Learning from multiagent emergent behaviors in a simulated environment
Join Danny Lange to learn how to create artificially intelligent agents that act in the physical world (through sense perception and some mechanism to take physical actions, such as driving a car). You'll discover how observing emergent behaviors of multiple AI agents in a simulated virtual environment can lead to the most optimal designs and real-world practices.

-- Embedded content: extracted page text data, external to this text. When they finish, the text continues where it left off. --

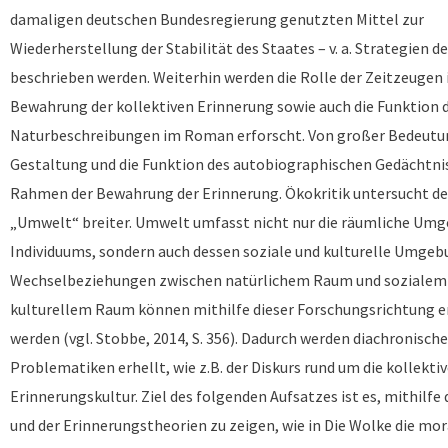
damaligen deutschen Bundesregierung genutzten Mittel zur
Wiederherstellung der Stabilität des Staates – v. a. Strategien d
beschrieben werden. Weiterhin werden die Rolle der Zeitzeuge
Bewahrung der kollektiven Erinnerung sowie auch die Funktion 
Naturbeschreibungen im Roman erforscht. Von großer Bedeutun
Gestaltung und die Funktion des autobiographischen Gedächtni
Rahmen der Bewahrung der Erinnerung. Ökokritik untersucht de
„Umwelt“ breiter. Umwelt umfasst nicht nur die räumliche Umg
Individuums, sondern auch dessen soziale und kulturelle Umgeb
Wechselbeziehungen zwischen natürlichem Raum und sozialem
kulturellem Raum können mithilfe dieser Forschungsrichtung 
werden (vgl. Stobbe, 2014, S. 356). Dadurch werden diachronisch
Problematiken erhellt, wie z.B. der Diskurs rund um die kollekti
Erinnerungskultur. Ziel des folgenden Aufsatzes ist es, mithilfe 
und der Erinnerungstheorien zu zeigen, wie in Die Wolke die mor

Talk Title | Learning from multiagent emergent behaviors in a simulated environment |
Speakers | Danny Lange (Unity Technologies) |
Conference | O’Reilly Artificial Intelligence Conference |
Conf Tag | Put AI to Work |
Location | New York, New York |
Date | April 16-18, 2019 |
URL | Talk Page |
Slides | Talk Slides |
Video | |
Traditionally, determining the most efficient designs and practices—whether for determining how store merchandise should be arranged or where people and machines should be laid out in a factory floor—has required vast amounts of data and human assessment. These efficient designs can be the difference between a thriving company and a struggling one. Recent advancements in multiagent reinforcement learning within virtual environments, such as DeepMind’s Capture the Flag or Open AI’s Learning to Compete and Cooperate, have led to a novel approach for tackling efficient design and practices. Danny Lange explains how observing emergent behaviors of multiple AI agents in a simulated virtual environment can lead to the most optimal designs and real-world practices, all without introducing human bias or the need for vast amounts of data.